Le chasseur de tombes


Le conflit en Colombie a provoqué 68 000 disparitions de personnes depuis 1977, date à laquelle a été officiellement enregistrée la première plainte concernant une disparition forcée. Toutes les photos sont d’Andrés Vanegas

« Depuis 1996, quatre de mes proches ont disparu », m’a confié Jacqueline Orrego, 46 ans, originaire d’Antioquia, en Colombie. Enterrés sans funérailles, sans stèle, sa mère, son beau-père, sa sœur et son cousin ont tous disparu, vraisemblablement tués par la section paramilitaire des FARC. Les corps de sa mère, son beau-père et sa sœur ont été retrouvés en août 2007, dans le vaste terrain d’une ferme appartenant à Guillermo Garcia, le père de l’actuel maire de Medellín, Aníbal Gavira.

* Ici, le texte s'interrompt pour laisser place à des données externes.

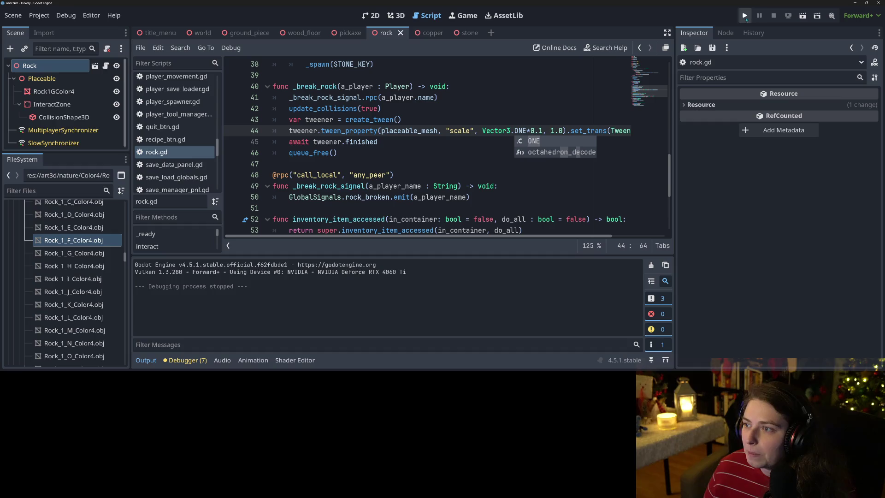
{"action": "left_click", "coordinate": [744, 15]}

« Vous avez toujours cet espoir qu’ils soient vivants, même quand tout le monde pense qu’ils sont morts. Vous agonisez, vous ne tenez plus debout. Quand les corps sont enfin retrouvés, vous pouvez trouver le repos », explique Orrego, dont la famille fut accusée par les FARC de combattre la guérilla – ce dont elle se défend.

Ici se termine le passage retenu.